La décision ici commentée rappelle tout d'abord que le législateur peut bien entendu faire évoluer et imposer notamment des obligations nouvelles mais ne peut " priver de garanties légales des exigences constitutionnelles :

" 33. Considérant qu'il est à tout moment loisible au législateur, statuant dans le domaine de sa compétence, de modifier des textes antérieurs ou d'abroger ceux-ci en leur substituant, le cas échéant, d'autres dispositions ; que, ce faisant, il ne saurait toutefois priver de garanties légales des exigences constitutionnelles ; qu'en particulier, il ne saurait, sans motif d'intérêt général suffisant, ni porter atteinte aux situations légalement acquises ni remettre en cause les effets qui peuvent légitimement être attendus de telles situations ; "

Au cas présent, le législateur peut imposer que la majorité du capital d'un éco-orgnaisme soit détenue par des producteurs représentatifs des adhérents dudit éco-organisme. Mais il ne peut imposer une telle obligation en se bornant à renvoyer au pouvoir réglementaire le soin de définir les garanties légales qui permettront, notamment, d'assurer une période transitoire.

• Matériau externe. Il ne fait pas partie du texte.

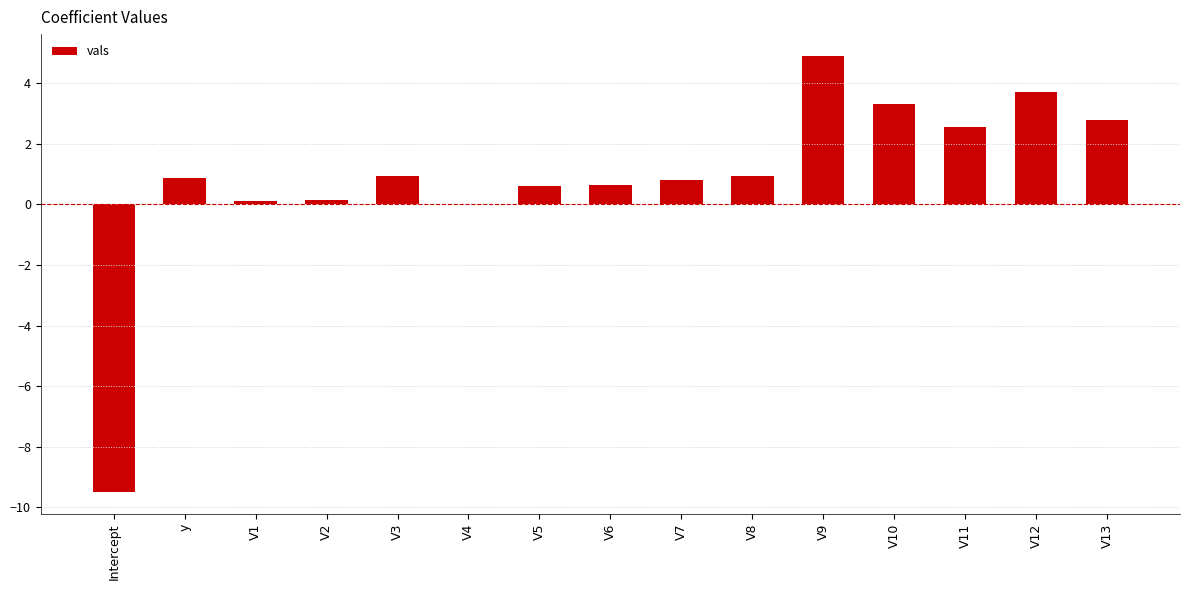

What is the greatest value displayed?

4.9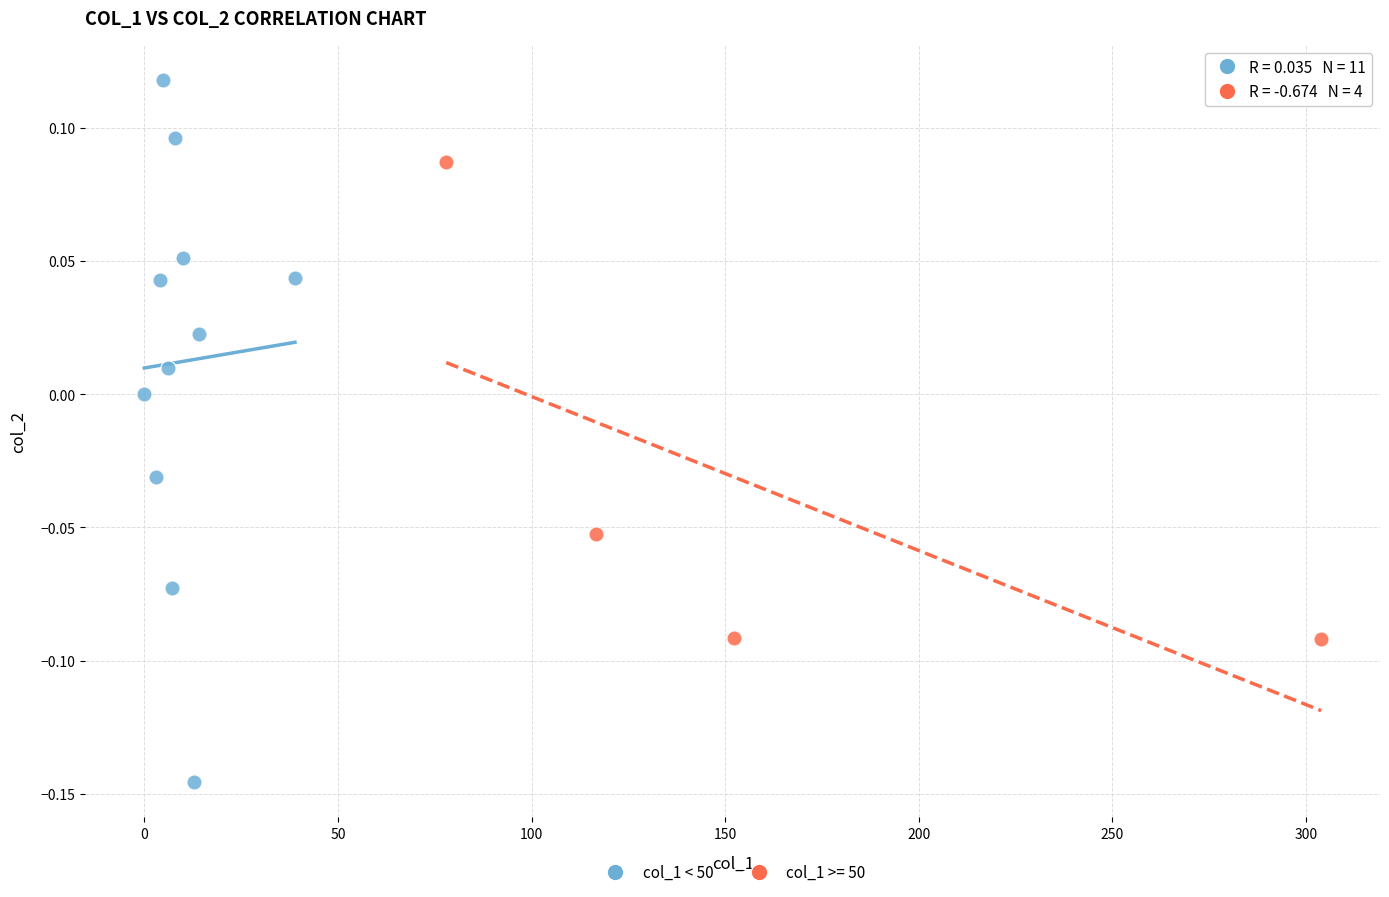

Which series contains the highest Y value?

col_1 < 50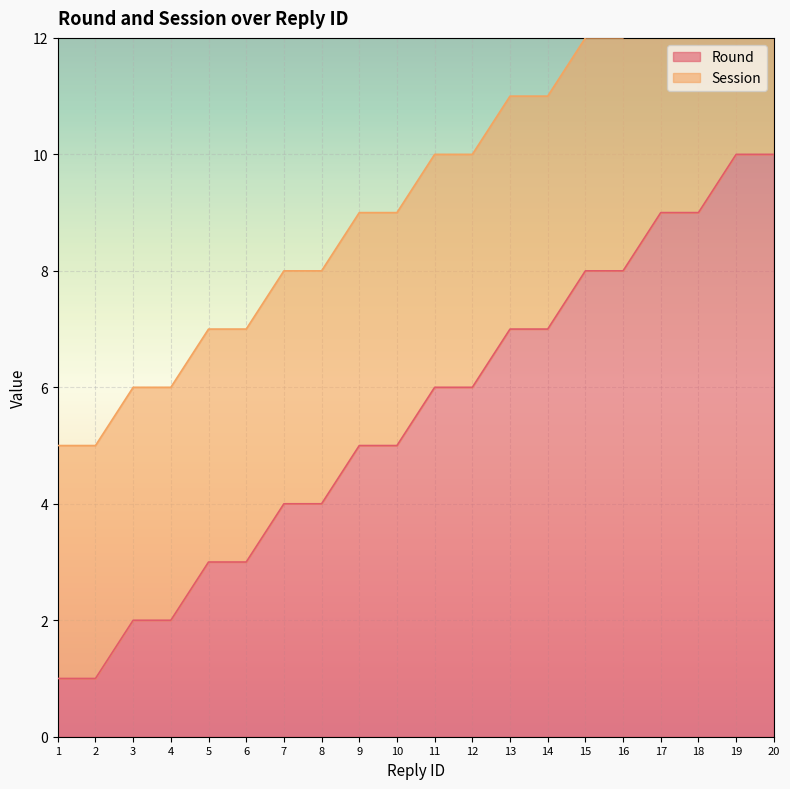

Which label corresponds to the largest value in the chart?

19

" 36. Considérant, toutefois, que, si les dispositions contestées pouvaient imposer que la majorité du capital d'un éco-organisme constitué sous forme de société soit détenue par des producteurs, importateurs et distributeurs représentatifs des adhérents à cet éco-organisme pour les produits concernés, elles ne pouvaient imposer une telle obligation nouvelle aux sociétés et à leurs associés et actionnaires sans que soient prévues des garanties de nature à assurer la protection du droit de propriété et de la garantie des droits, qui ne sauraient relever du décret en Conseil d'État prévu par le paragraphe X de l'article L. 541 -10 du code de l'environnement dans lequel les dispositions contestées s'insèrent ; qu'il en résulte une atteinte disproportionnée au droit de propriété et à la garantie des droits ; que, par suite et sans qu'il soit besoin d'examiner les autres griefs, l'article 83 est contraire à la Constitution ; "

L'article 83 de la loi relative à la transition énergétique pour la croissance verte est ainsi déclaré contraire à la Constitution et ne figurera donc pas dans le texte de la loi promulguée qui sera prochainement publiée au Journal officiel.

Toutefois, le Gouvernement a la possibilité de réécrire cette disposition et de l'inscrire dans un autre projet de loi pour qu'elle soit de nouveau débattue.